Segundo Naomi, atualmente, a maior parte da clientela é formada por pessoas da terceira idade que moram nas proximidades. A região tem muitos condomínios residenciais, com forte presença de Nikkeis.

“O cliente da terceira idade vêm todos os dias. Compram principalmente mochigome, shiromochi, arroz, shoyu, tofu, konbu, nori, kanpyo, nishime, manju e ingredientes para fazer sushi”, aponta Naomi.

Apesar de o descendente de japoneses constituir a maior parte dos clientes da Enman, a quantidade de não descendentes vem aumentando. Isso pode ser explicado pelo fato de a gastronomia japonesa já ser bem conhecida no Brasil. “São pessoas que têm formação, fizeram faculdade, acessam internet e têm uma cultura de conhecer restaurantes. Têm amigos orientais que divulgam e ensinam a fazer algum prato”, conta.

A questão de ensinar a preparar um prato japonês é destacada por Naomi. Não apenas pelo fato da culinária em si, mas considerando a tradição também. “Sempre fiz questão de preservar a cultura japonesa. É importante tanto o descendente como o não descendente saberem como preparar um prato japonês; levar os ingredientes para casa e fazer. Cada vez mais, a terceira idade está desaparecendo. Pessoas da minha idade não sabem fazer e vêm perguntar para mim. Eu faço cursos para aprender e experimento em casa, para poder passar adiante. Não é só vender um pacote de nori. É preciso saber como prepará-lo. Como fazer um arroz japonês mais gostoso, um gyoza mais sequinho, qual shoyu é mais indicado para cada prato”, explica.


Aprendizado

A atenção para identificar a necessidade do cliente, Naomi herdou do pai. “Ele foi um comerciante nato. Todo lugar aonde vou, sempre lembram do meu pai. Quando ficou doente, ele me disse ‘aproveite tudo que você tem para aprender porque ninguém é eterno’”.

Em meados dos anos 80, a família montou o seu primeiro mercado. Alguns anos mais tarde, o Brasil passou por sérias crises econômicas. A situação da época fez com que a família fechasse o mercado e partisse para outro empreendimento, que não vingou. “Passamos por muitas dificuldades, até que resolvemos montar esta lojinha. Só minha irmã e eu. Como não tínhamos condições de ter funcionários, dividíamos todas as tarefas entre nós”.

--------------------------------------------------

• [EXERCÍCIO 1]:
Responda com base no texto extraído:
(a) Segundo Naomi, quem forma hoje a maior parte da clientela?
(b) De quem Naomi herdou a atenção para identificar a necessidade do cliente?
(c) Em que período a família montou o seu primeiro mercado?

--------------------------------------------------

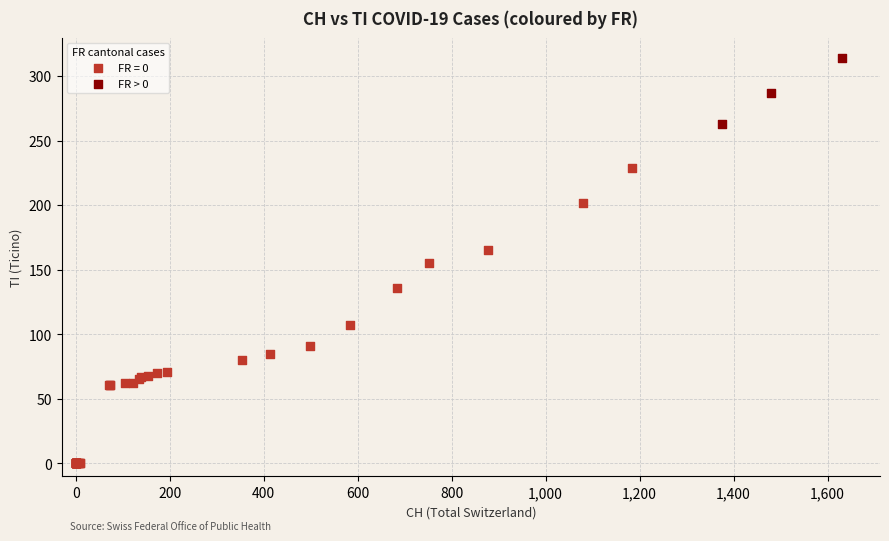

Which series has the widest spread of Y values?

FR = 0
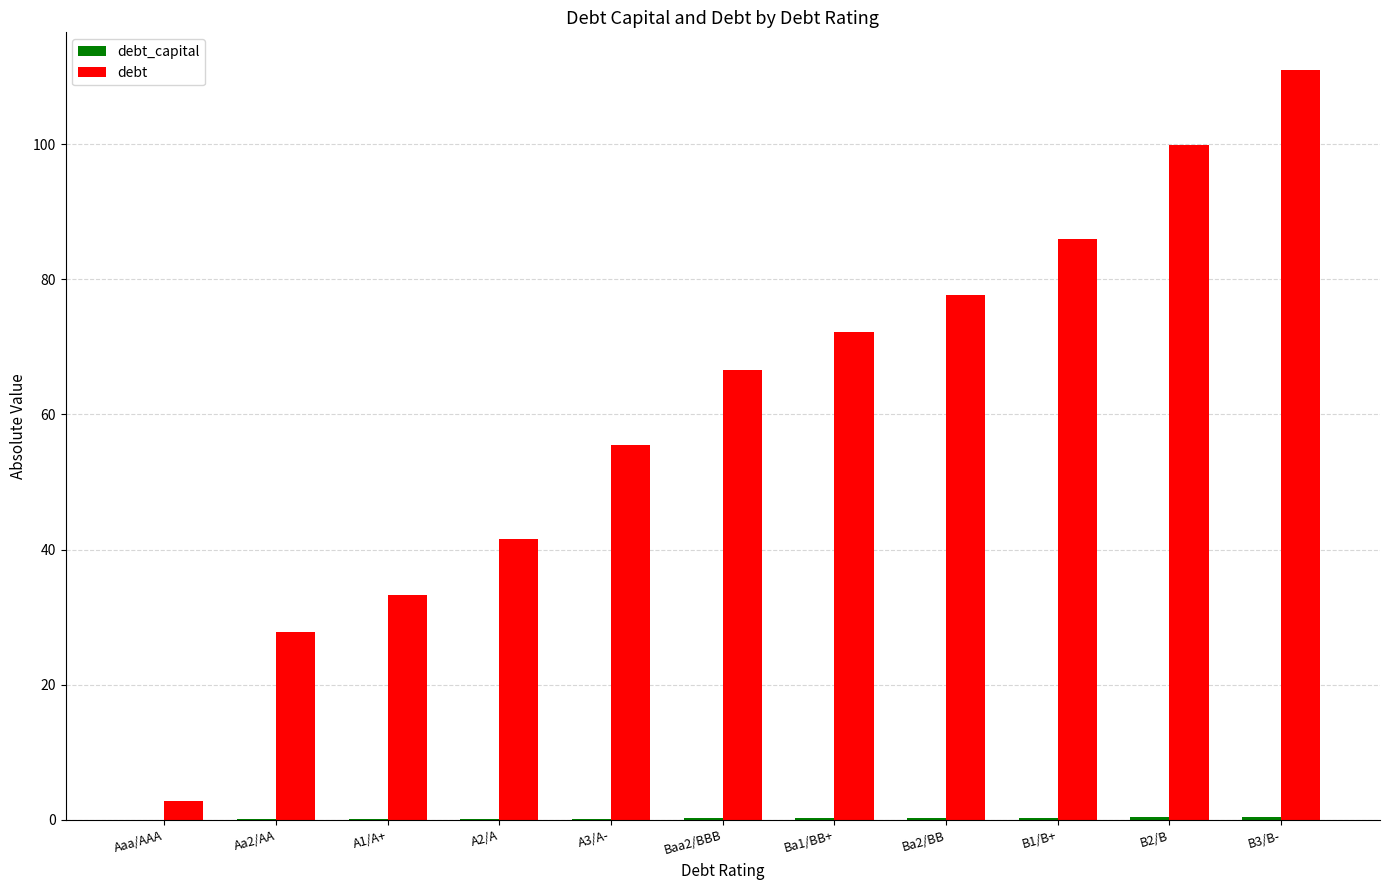

Which category has the highest value in the debt series?

B3/B-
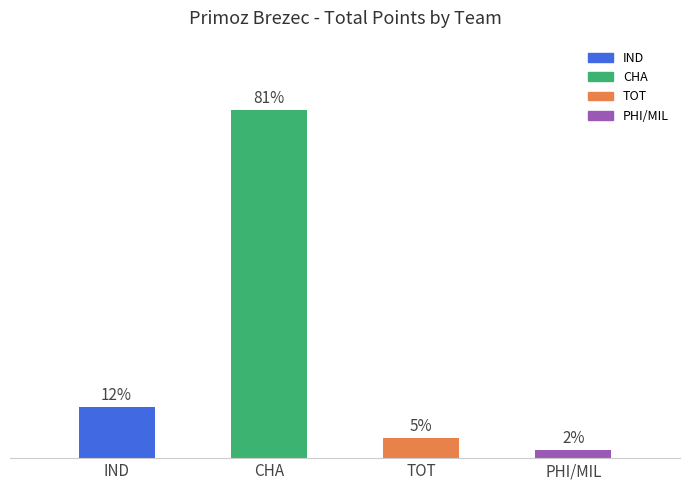

Reading right to left, list all the values displayed in this chart.

PHI/MIL=0.9	TOT=2.2	CHA=37.4	IND=5.5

--------------------------------------------------

• [EXERCÍCIO 2]:
Reproduza fielmente o trecho da listagem que começa na linha que contém "Which category has" e vai até o fim da listagem, com as duas extremidades incluídas. Deixe as imagens de fora.

• [RESPOSTA ESPERADA 1]:
(a) Pessoas da terceira idade que moram nas proximidades.
(b) Do pai.
(c) Em meados dos anos 80.

• [RESPOSTA ESPERADA 2]:
Which category has the highest value in the debt series?

B3/B-

Reading right to left, list all the values displayed in this chart.

PHI/MIL=0.9	TOT=2.2	CHA=37.4	IND=5.5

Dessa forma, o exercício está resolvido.